Work task 1 >>
In the passage on CPU profiling, reproduce word for word the part that starts at the words "A service that" and ends after the words "code and guessing.".

Selected text >>
>>>

A service that had no business being slow was sitting at a steady, unbothered 80% CPU under perfectly ordinary load. Nothing in the obvious places explained it. The database was bored, the requests were small, the response times were merely "annoying" rather than alarming. So I did the thing I should always do first and reached for Brendan Gregg's flamegraph tooling instead of staring at the code and guessing.
The recipe hasn't changed in years and still feels like a magic trick:
perf record -F 99 -p $(pgrep myservice) -g -- sleep 30
perf script | ./stackcollapse-perf.pl | ./flamegraph.pl > out.svg
Ninety-nine hertz so you don't accidentally lock-step with a timer, thirty seconds of real traffic, and out the other end comes an SVG you can actually click around in. The width of each bar is time on CPU. Wide is bad. You're hunting for a plateau that's wider than it has any right to be.

<<<

Work task 2 >>
Quote exactly the lines of the entries from the one containing "I'd like to" through the one containing "0.218334, 0.852820, -0.187587]]", including both of those lines.

Given records >>
>>>

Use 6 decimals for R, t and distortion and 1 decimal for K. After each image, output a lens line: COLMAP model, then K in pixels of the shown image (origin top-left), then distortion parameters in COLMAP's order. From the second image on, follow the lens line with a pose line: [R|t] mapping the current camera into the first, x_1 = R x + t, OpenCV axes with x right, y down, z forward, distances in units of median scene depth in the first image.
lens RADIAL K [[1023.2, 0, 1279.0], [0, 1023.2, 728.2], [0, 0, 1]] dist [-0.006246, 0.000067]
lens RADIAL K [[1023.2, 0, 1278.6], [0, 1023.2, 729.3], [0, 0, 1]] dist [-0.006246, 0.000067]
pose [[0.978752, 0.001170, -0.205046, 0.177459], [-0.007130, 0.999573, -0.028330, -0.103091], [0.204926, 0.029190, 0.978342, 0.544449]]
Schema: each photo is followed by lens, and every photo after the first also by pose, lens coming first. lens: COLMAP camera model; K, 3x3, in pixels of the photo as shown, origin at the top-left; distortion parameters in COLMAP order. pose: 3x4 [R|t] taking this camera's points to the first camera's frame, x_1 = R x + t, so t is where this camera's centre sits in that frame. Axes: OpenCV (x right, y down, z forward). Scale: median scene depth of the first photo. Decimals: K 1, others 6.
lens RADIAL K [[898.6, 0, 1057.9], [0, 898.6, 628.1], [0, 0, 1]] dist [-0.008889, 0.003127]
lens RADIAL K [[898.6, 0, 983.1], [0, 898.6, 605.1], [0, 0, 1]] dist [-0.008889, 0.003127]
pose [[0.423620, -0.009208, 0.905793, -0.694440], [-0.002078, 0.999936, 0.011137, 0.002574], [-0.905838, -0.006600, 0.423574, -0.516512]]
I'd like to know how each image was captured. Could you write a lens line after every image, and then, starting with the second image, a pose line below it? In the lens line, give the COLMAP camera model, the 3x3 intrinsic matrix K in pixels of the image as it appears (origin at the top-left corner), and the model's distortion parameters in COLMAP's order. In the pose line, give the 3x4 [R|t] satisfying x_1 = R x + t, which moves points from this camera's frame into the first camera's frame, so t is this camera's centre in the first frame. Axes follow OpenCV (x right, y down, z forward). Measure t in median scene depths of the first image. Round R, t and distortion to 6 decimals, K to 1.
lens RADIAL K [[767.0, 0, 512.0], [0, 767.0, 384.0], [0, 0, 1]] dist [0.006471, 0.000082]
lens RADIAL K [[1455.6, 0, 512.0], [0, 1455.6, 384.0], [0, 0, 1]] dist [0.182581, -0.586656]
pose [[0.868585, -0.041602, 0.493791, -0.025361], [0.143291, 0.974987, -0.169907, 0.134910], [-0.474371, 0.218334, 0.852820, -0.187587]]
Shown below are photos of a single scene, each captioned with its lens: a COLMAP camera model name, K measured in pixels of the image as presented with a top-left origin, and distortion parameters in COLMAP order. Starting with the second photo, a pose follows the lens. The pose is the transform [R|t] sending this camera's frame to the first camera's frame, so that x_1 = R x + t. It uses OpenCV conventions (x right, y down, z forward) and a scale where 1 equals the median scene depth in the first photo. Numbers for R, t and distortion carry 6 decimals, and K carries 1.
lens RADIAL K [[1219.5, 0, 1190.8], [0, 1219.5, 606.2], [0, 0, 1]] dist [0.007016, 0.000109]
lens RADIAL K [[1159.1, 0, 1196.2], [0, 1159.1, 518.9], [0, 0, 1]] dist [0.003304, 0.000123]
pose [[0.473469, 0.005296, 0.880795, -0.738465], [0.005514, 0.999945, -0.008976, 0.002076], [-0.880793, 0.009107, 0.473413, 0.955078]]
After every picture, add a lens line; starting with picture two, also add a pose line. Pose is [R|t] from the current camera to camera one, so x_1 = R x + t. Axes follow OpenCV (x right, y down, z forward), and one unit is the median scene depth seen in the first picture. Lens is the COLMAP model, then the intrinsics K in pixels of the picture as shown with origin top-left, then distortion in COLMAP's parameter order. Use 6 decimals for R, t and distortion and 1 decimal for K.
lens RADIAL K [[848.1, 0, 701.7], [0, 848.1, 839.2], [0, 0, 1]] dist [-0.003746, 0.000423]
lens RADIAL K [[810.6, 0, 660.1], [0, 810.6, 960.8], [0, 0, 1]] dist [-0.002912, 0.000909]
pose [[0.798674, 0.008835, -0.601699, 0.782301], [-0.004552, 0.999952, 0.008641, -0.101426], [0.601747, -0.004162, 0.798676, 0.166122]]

<<<

Exercise output 1 >>
A service that had no business being slow was sitting at a steady, unbothered 80% CPU under perfectly ordinary load. Nothing in the obvious places explained it. The database was bored, the requests were small, the response times were merely "annoying" rather than alarming. So I did the thing I should always do first and reached for Brendan Gregg's flamegraph tooling instead of staring at the code and guessing.

Exercise output 2 >>
I'd like to know how each image was captured. Could you write a lens line after every image, and then, starting with the second image, a pose line below it? In the lens line, give the COLMAP camera model, the 3x3 intrinsic matrix K in pixels of the image as it appears (origin at the top-left corner), and the model's distortion parameters in COLMAP's order. In the pose line, give the 3x4 [R|t] satisfying x_1 = R x + t, which moves points from this camera's frame into the first camera's frame, so t is this camera's centre in the first frame. Axes follow OpenCV (x right, y down, z forward). Measure t in median scene depths of the first image. Round R, t and distortion to 6 decimals, K to 1.
lens RADIAL K [[767.0, 0, 512.0], [0, 767.0, 384.0], [0, 0, 1]] dist [0.006471, 0.000082]
lens RADIAL K [[1455.6, 0, 512.0], [0, 1455.6, 384.0], [0, 0, 1]] dist [0.182581, -0.586656]
pose [[0.868585, -0.041602, 0.493791, -0.025361], [0.143291, 0.974987, -0.169907, 0.134910], [-0.474371, 0.218334, 0.852820, -0.187587]]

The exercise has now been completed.